Alt.Tekpub: Moving to MongoDB

Tuesday, February 2 2012 javascript alt-tekpub

I've chosen to use MongoDB - now what?

Exploring NoSQL

When we moved from .NET to Rails we started out with MongoDB using MongoMapper. I loved it a lot back then - incredibly easy to work with and quite fast. But Rails wasn't built with NoSQL in mind and frankly it seemed like I was trying to solve the wrong problem as ActiveRecord is built with a relational system in mind.

We used MongoMapper - and I really like it - but it forces you to declare your Schema upfront and that's the reverse mindset for using a document database. None of this is really a bad thing - but it didn't make me glow about using MongoDB. MongoMapper's abstraction is pretty complete: you really don't know you're using Mongo very much... which is kind of not the point.

Welcome Back

The whole reason I moved from MongoDB back to PostGres was simply to play with all the things Rails has to offer and let it work with me. That's a key to working with Rails: just let it do its thing and you worry about building your business/site. It's a compelling pitch - and so that's what we did.

I feel the reverse is now the case with MongoDB and Node: I'm in JS Land, so let's rock it.

TO BE DONE ->
[1] In the MongoDB post, which library did the team use with MongoDB when they first moved from .NET to Rails?
[2] Pick up the blog post about moving to MongoDB after its final line and write the next few paragraphs.

RECORDS SHOWN ->
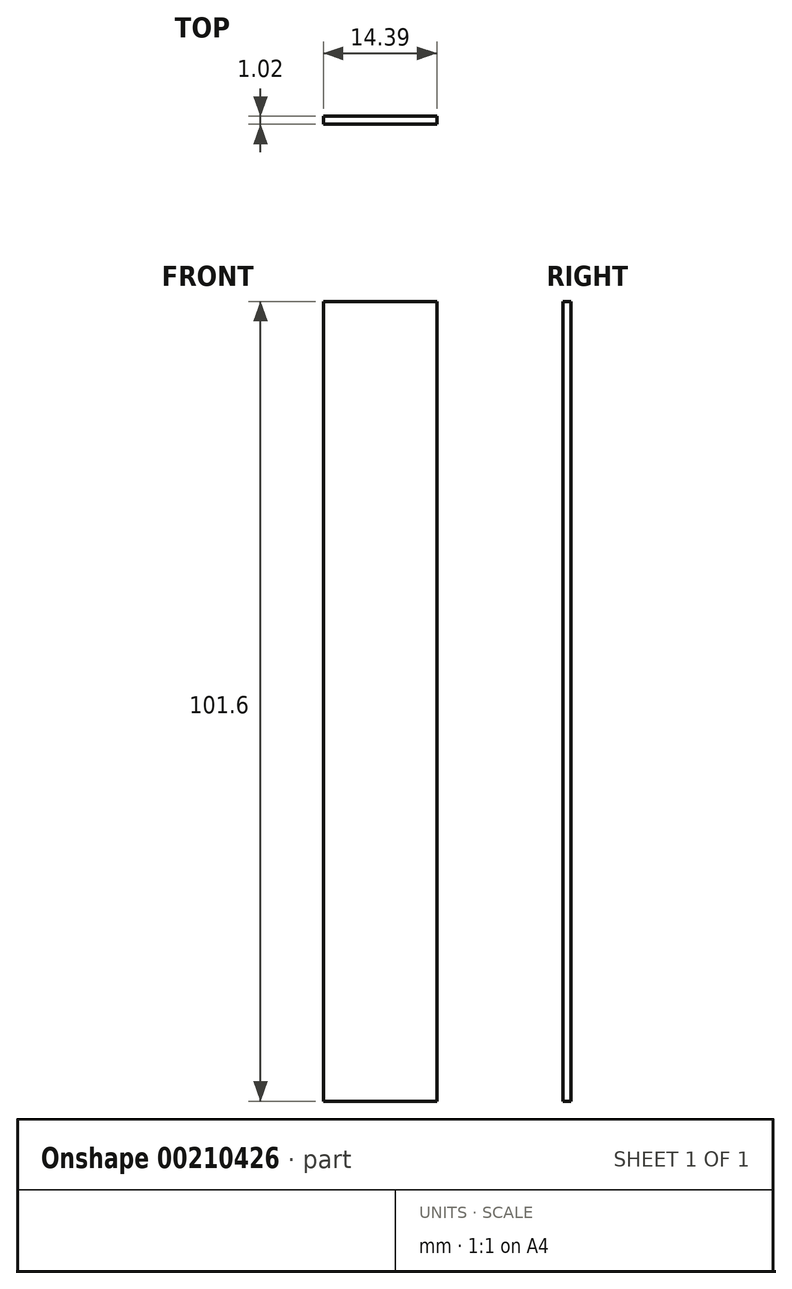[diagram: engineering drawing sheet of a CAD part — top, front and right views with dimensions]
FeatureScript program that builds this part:
annotation { "Feature Type Name" : "Feature", "Feature Type Description" : "" }
export const myFeature = defineFeature(function(context is Context, id is Id, definition is map)
    precondition{}
    {
        {
            var Q0;
            Q0=qCreatedBy(makeId("Front.planeOp"),FACE);
            var sketch = newSketch(context, id + "F0", { "sketchPlane" : qUnion([Q0])});
            skLineSegment(sketch, "E0.bottom", {"start": v(91.35, -85.75) * mm, "end": v(105.74, -85.75) * mm});
            skLineSegment(sketch, "E0.top", {"start": v(91.35, 15.85) * mm, "end": v(105.74, 15.85) * mm});
            skLineSegment(sketch, "E0.left", {"start": v(91.35, -85.75) * mm, "end": v(91.35, 15.85) * mm});
            skLineSegment(sketch, "E0.right", {"start": v(105.74, -85.75) * mm, "end": v(105.74, 15.85) * mm});
            skSolve(sketch);
        }
        {
            var Q0;
            Q0 = qSketchRegion(id + "F0", true);
            extrude(context, id + "F1", {"entities" : qUnion([Q0]), "depth" : 1.02 * mm});
        }
    });
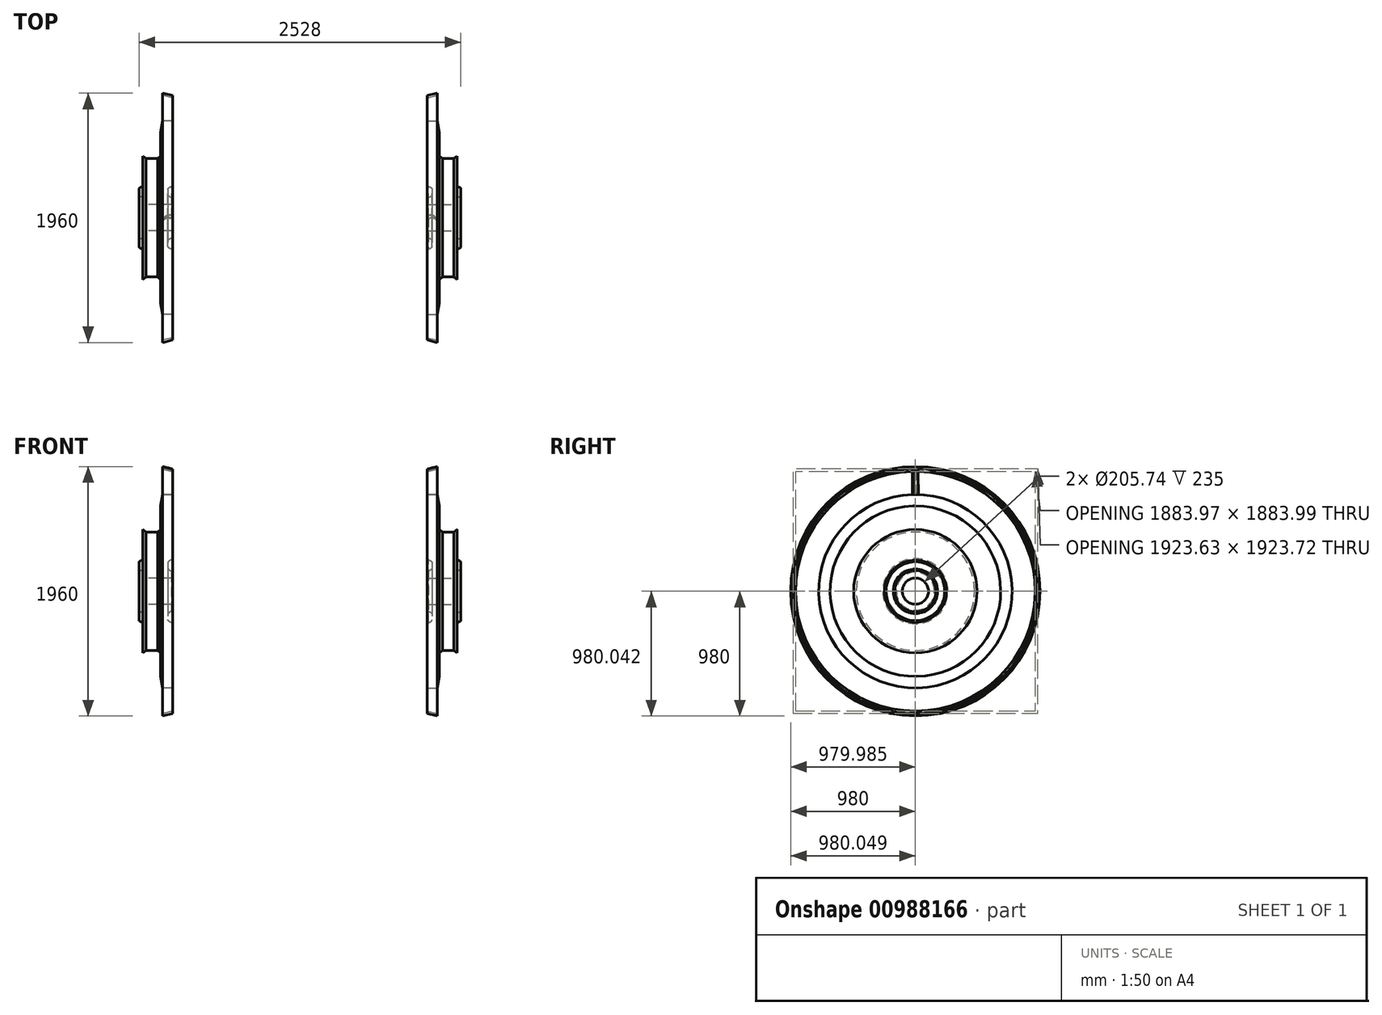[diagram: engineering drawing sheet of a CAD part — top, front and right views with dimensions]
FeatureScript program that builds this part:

RESULTS IN ORDER ->
[1] MongoMapper.

[2]
OK, so I've installed MongoDB on my Mac using Homebrew:

brew install mongodb  

Instead of launching it automatically when my machine starts, I created an alias so I could start it with whatever options I wanted. When you install with homebrew it puts the data directory in its own little protected spot... which is dandy but I don't want it there. So I created an alias for starting mongo:

alias mm='mongod run --rest --dbpath /Users/rob/mongo/data'  

This simply telling MongoDB to start, to make sure the RESTful interface is working and then to use my "/mongo/data" directory to store its data. I type "mm" in the console and we're happy.

But what are we doing?


I've got all the tables in Tekpub you would imagine:

... plus a smattering of others. Looking at this, there are no surprises... but how would I "model" this with a document database?

There is no single answer and the good news is that I can change my mind later if I want to. One thing I have done in the past is to think of a documents as hierarchical in a DDD sort of way. The concept of Aggregate Roots really helps here - and so does Common Sense and Freeing Your Mind.

Consider an Order - which I'll rename here and now to be "Invoice". What "things" does an Invoice have within it? Off the top of my head (keeping in mind I do digital deliver, no need for addresses and so on):

When thinking about an Agg Root - you might ask "which of these do I care about on its own?". Or, put another way: which things can stand on their own without the context of the Invoice? To me, that's a Customer and a Transaction - although I'm not entirely sold on the idea that a Transaction means anything without the context of the Invoice.

Also - the Customer reference is argumentative. If I sell a video to "Jim Cheese" but later he changes his name to "Beef Stick" - do I change the Invoice? My accountant would probably say "no" since an Invoice is a matter of record and should reflect precisely the data that went into executing it (Jim could also change companies).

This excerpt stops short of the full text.